Requirement – In this exercise, reproduce all the entries that follow exactly.

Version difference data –
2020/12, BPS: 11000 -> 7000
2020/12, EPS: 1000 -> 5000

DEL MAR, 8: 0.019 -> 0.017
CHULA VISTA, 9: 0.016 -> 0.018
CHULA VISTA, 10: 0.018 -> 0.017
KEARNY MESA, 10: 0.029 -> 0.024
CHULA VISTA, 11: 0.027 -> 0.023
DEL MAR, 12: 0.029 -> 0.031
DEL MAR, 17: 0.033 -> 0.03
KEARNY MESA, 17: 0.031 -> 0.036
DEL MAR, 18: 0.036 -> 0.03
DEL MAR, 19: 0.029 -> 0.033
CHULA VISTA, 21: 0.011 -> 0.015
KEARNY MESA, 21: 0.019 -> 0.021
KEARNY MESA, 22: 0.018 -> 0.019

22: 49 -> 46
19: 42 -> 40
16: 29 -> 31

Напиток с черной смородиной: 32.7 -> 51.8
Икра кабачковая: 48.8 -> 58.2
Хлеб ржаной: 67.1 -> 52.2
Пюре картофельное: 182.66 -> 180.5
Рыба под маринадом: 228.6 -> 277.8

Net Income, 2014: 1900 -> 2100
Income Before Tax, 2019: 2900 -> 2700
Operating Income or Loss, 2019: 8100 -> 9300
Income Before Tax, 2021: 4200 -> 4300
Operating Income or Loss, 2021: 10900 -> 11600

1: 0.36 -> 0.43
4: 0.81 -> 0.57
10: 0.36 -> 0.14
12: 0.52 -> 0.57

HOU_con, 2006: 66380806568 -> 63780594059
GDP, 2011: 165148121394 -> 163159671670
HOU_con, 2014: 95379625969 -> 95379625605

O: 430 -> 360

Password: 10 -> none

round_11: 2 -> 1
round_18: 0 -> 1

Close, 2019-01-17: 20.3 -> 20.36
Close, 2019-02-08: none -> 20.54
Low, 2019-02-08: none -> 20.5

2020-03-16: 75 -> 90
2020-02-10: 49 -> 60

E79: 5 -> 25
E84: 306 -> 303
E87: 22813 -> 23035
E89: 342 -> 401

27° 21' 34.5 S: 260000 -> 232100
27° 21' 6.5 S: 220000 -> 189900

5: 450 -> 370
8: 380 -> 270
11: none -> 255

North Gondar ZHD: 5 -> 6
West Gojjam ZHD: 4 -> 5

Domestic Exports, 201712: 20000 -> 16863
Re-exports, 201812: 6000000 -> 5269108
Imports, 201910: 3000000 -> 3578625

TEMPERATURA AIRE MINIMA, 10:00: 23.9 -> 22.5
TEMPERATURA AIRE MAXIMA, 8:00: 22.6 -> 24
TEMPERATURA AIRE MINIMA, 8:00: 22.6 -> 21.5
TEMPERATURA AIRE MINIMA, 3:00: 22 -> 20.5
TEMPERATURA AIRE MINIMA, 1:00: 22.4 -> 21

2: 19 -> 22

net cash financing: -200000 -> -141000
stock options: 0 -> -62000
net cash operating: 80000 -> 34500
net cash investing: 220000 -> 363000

Problem solution –
2020/12, BPS: 11000 -> 7000
2020/12, EPS: 1000 -> 5000

DEL MAR, 8: 0.019 -> 0.017
CHULA VISTA, 9: 0.016 -> 0.018
CHULA VISTA, 10: 0.018 -> 0.017
KEARNY MESA, 10: 0.029 -> 0.024
CHULA VISTA, 11: 0.027 -> 0.023
DEL MAR, 12: 0.029 -> 0.031
DEL MAR, 17: 0.033 -> 0.03
KEARNY MESA, 17: 0.031 -> 0.036
DEL MAR, 18: 0.036 -> 0.03
DEL MAR, 19: 0.029 -> 0.033
CHULA VISTA, 21: 0.011 -> 0.015
KEARNY MESA, 21: 0.019 -> 0.021
KEARNY MESA, 22: 0.018 -> 0.019

22: 49 -> 46
19: 42 -> 40
16: 29 -> 31

Напиток с черной смородиной: 32.7 -> 51.8
Икра кабачковая: 48.8 -> 58.2
Хлеб ржаной: 67.1 -> 52.2
Пюре картофельное: 182.66 -> 180.5
Рыба под маринадом: 228.6 -> 277.8

Net Income, 2014: 1900 -> 2100
Income Before Tax, 2019: 2900 -> 2700
Operating Income or Loss, 2019: 8100 -> 9300
Income Before Tax, 2021: 4200 -> 4300
Operating Income or Loss, 2021: 10900 -> 11600

1: 0.36 -> 0.43
4: 0.81 -> 0.57
10: 0.36 -> 0.14
12: 0.52 -> 0.57

HOU_con, 2006: 66380806568 -> 63780594059
GDP, 2011: 165148121394 -> 163159671670
HOU_con, 2014: 95379625969 -> 95379625605

O: 430 -> 360

Password: 10 -> none

round_11: 2 -> 1
round_18: 0 -> 1

Close, 2019-01-17: 20.3 -> 20.36
Close, 2019-02-08: none -> 20.54
Low, 2019-02-08: none -> 20.5

2020-03-16: 75 -> 90
2020-02-10: 49 -> 60

E79: 5 -> 25
E84: 306 -> 303
E87: 22813 -> 23035
E89: 342 -> 401

27° 21' 34.5 S: 260000 -> 232100
27° 21' 6.5 S: 220000 -> 189900

5: 450 -> 370
8: 380 -> 270
11: none -> 255

North Gondar ZHD: 5 -> 6
West Gojjam ZHD: 4 -> 5

Domestic Exports, 201712: 20000 -> 16863
Re-exports, 201812: 6000000 -> 5269108
Imports, 201910: 3000000 -> 3578625

TEMPERATURA AIRE MINIMA, 10:00: 23.9 -> 22.5
TEMPERATURA AIRE MAXIMA, 8:00: 22.6 -> 24
TEMPERATURA AIRE MINIMA, 8:00: 22.6 -> 21.5
TEMPERATURA AIRE MINIMA, 3:00: 22 -> 20.5
TEMPERATURA AIRE MINIMA, 1:00: 22.4 -> 21

2: 19 -> 22

net cash financing: -200000 -> -141000
stock options: 0 -> -62000
net cash operating: 80000 -> 34500
net cash investing: 220000 -> 363000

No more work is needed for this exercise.